South Florida man saved by Jackson North critical care and rehabilitation teams after suffering from foot abscess that went septic
By: Krysten Brenlla
After overcoming kidney cancer in 1996 and living with obstructive pulmonary disease (COPD) because of his time volunteering at Ground Zero post-September 11, David Passman, now 69, vowed to live his life to the fullest. Since moving to South Florida just seven years ago, Passman enjoys spending time with his family, catching live music shows, and going to the beach.
However, despite all he had survived, Passman never would have guessed the ocean would be what would almost take his life.
“Because of my COPD, I take inhaler steroids, and as a result, I’m a bleeder,” he said. “We were on a cruise in 2022 for New Year’s, and I had some open wounds in my legs. I was so excited to be in the Caribbean, I went in the ocean water with open wounds. That’s when everything went wrong.”
Passman ended up developing a bacterial infection that turned into an abscess on his left foot.
“My feet swelled to the size of footballs due to cellulitis,” he said. “As soon as we came home from the cruise, I went to my local hospital and waited 36 hours on a gurney in the emergency room before I was treated.”
Passman went home after that initial hospital visit and became septic. However, thanks to his daughter, Jennifer Stanimirovic, a speech-language pathologist at Jackson North Medical Center, he turned to Jackson North for help.

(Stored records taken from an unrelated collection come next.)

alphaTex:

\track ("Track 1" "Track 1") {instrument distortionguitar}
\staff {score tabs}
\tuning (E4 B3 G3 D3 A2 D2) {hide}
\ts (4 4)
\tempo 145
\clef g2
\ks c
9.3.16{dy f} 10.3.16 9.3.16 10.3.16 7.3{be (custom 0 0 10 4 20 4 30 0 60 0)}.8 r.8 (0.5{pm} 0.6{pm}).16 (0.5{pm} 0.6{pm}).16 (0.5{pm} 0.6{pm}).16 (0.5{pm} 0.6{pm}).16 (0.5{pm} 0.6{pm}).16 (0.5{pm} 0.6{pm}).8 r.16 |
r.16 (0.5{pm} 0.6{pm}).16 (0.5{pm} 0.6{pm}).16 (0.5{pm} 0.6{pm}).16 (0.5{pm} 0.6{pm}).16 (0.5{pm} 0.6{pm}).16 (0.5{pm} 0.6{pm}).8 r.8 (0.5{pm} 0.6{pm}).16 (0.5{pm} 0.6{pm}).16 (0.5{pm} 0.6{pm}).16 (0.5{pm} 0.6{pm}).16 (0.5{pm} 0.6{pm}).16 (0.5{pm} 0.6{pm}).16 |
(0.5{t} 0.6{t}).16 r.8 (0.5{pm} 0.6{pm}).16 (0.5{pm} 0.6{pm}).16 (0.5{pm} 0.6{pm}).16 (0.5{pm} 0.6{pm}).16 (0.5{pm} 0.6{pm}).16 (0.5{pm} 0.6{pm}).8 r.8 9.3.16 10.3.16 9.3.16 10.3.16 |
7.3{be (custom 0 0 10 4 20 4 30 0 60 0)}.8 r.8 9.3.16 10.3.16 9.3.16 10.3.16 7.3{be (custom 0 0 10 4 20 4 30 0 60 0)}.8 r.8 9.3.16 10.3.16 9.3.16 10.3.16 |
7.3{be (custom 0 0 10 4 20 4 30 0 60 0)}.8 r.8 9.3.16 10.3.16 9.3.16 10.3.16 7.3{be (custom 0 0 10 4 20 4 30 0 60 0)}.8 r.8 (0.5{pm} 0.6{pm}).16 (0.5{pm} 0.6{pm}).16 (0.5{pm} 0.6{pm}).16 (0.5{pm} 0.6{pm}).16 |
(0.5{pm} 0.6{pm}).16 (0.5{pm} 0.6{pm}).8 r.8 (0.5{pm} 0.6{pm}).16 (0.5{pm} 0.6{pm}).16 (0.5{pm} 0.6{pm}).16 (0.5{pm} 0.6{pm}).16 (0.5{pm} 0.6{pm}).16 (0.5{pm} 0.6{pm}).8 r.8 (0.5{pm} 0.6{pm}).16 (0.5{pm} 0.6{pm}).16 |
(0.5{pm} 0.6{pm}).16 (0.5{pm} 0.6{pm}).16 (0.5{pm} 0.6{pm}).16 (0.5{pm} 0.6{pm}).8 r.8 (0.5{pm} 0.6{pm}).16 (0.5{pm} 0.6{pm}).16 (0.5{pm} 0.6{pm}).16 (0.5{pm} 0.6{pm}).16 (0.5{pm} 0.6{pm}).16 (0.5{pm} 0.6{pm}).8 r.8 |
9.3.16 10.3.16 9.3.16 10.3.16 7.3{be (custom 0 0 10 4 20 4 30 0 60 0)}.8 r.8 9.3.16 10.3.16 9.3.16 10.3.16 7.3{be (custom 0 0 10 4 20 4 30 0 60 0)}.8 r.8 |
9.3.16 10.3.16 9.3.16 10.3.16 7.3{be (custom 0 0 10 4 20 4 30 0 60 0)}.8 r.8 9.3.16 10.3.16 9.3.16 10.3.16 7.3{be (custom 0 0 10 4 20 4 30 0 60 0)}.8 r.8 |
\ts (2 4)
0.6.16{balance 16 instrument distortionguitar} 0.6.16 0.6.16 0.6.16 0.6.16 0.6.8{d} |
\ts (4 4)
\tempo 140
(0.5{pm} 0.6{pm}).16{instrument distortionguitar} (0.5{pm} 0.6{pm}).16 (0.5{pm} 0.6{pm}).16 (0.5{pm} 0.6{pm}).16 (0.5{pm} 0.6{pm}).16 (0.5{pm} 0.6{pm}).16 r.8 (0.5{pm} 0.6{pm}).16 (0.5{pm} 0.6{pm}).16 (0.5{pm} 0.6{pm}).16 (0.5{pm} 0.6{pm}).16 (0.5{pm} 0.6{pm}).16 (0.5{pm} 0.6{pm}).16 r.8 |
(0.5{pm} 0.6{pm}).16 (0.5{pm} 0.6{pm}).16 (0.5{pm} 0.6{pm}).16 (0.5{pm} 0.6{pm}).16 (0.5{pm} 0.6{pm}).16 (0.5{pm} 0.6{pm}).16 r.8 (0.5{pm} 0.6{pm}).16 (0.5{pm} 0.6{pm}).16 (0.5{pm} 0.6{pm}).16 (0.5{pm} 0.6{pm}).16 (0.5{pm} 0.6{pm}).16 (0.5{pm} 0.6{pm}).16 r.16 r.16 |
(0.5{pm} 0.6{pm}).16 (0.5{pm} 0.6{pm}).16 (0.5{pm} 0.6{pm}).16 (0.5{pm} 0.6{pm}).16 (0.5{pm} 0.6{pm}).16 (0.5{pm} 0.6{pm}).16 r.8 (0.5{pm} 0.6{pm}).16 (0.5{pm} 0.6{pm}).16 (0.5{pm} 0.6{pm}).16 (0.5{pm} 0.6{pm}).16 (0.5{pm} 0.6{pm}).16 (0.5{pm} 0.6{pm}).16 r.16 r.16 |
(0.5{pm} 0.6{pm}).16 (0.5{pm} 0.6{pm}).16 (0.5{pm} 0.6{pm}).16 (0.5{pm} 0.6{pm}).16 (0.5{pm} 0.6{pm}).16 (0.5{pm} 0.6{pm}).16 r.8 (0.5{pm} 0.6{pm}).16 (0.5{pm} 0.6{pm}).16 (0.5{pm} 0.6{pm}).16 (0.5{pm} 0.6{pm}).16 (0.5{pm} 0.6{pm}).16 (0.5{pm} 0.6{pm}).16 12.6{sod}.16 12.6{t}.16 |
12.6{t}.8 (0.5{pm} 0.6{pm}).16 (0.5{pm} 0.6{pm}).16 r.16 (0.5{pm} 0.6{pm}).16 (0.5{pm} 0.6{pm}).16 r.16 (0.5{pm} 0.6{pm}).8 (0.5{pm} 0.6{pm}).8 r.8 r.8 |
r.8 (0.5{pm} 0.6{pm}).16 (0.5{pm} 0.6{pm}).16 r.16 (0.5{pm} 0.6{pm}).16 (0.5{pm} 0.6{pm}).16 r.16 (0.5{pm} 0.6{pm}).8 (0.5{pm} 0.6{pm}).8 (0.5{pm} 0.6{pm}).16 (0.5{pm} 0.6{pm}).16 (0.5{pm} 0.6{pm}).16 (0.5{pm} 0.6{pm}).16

“Jennifer and her husband saw me ‘melting into my couch,’ as they told me, and rushed me to Jackson North,” he said.
“Without them, I don’t know where I’d be.”
The hospital’s critical care team determined Passman’s abscess was affecting his bone. They also found he was suffering from hypertension, reduced blood flow to his left leg, cellulitis in both feet, a COPD flare up, kidney failure, and the flu. Ultimately, his body was shutting down.
Passman required several emergency surgeries and a graft to save his left foot.
“I spent almost three months in the hospital,” he said. “I had no strength and couldn’t walk at all – I never understood what a gift being able to walk was. At one point, I thought I was going to die.”
After Passman recovered from the surgeries, before discharge, he required physical, occupational, and speech therapies to work on his mobility, transferring in and out of bed, eating and dressing on his own, and using the bathroom.
“When we first saw David, he was extremely deconditioned,” said Baltany Michel, an occupational therapist at Jackson North. “He had poor activity tolerance, and required major assistance for everything. He was really down in the dumps.”
When Passman began his inpatient occupational therapy, his goal was to perform day-to-day activities independently. With physical therapy, Passman also focused on slowly putting weight on his left leg while gaining as much mobility as possible.
“We focused on making sure that David gained his strength back to do everything he was doing before independently – he wanted to be able to leave his house alone, go to the bathroom to complete bathing, brush his teeth, get dressed, and grab something to eat,” Michel said. “His goals centered on all the things we typically take for granted.”
By the time he was discharged in March 2023, Passman went from not being able to move, to walking 150 feet without help. He only required a rolling walker with some supervision. He also reached his goal of performing daily tasks on his own.
“He did great the entire time he was with us,” Michel said. “When we did his home evaluation, David was nervous, but when he got home, he saw that it was doable. It gave him another jumpstart to keep pushing.”
Passman credits rehabilitation therapy at Jackson North, along with participating in the hospital’s Coping with Change patient support group and working with Harmony, Jackson’s facility assistance dog, for significantly aiding in his recovery.
Today, Passman has gained all mobility back, and the abscess on his leg has completely healed. He recently celebrated the birth of his first grandson, Banks Wilder Stanimirovic, in December 2023.
He is eternally grateful to the teams at Jackson North for not only saving his life, but for pushing him to be his best.
“Jackson North is truly made up of amazing, caring, and loving people,” Passman said.
“They nurtured me and kept me from freaking out. They saved my life.”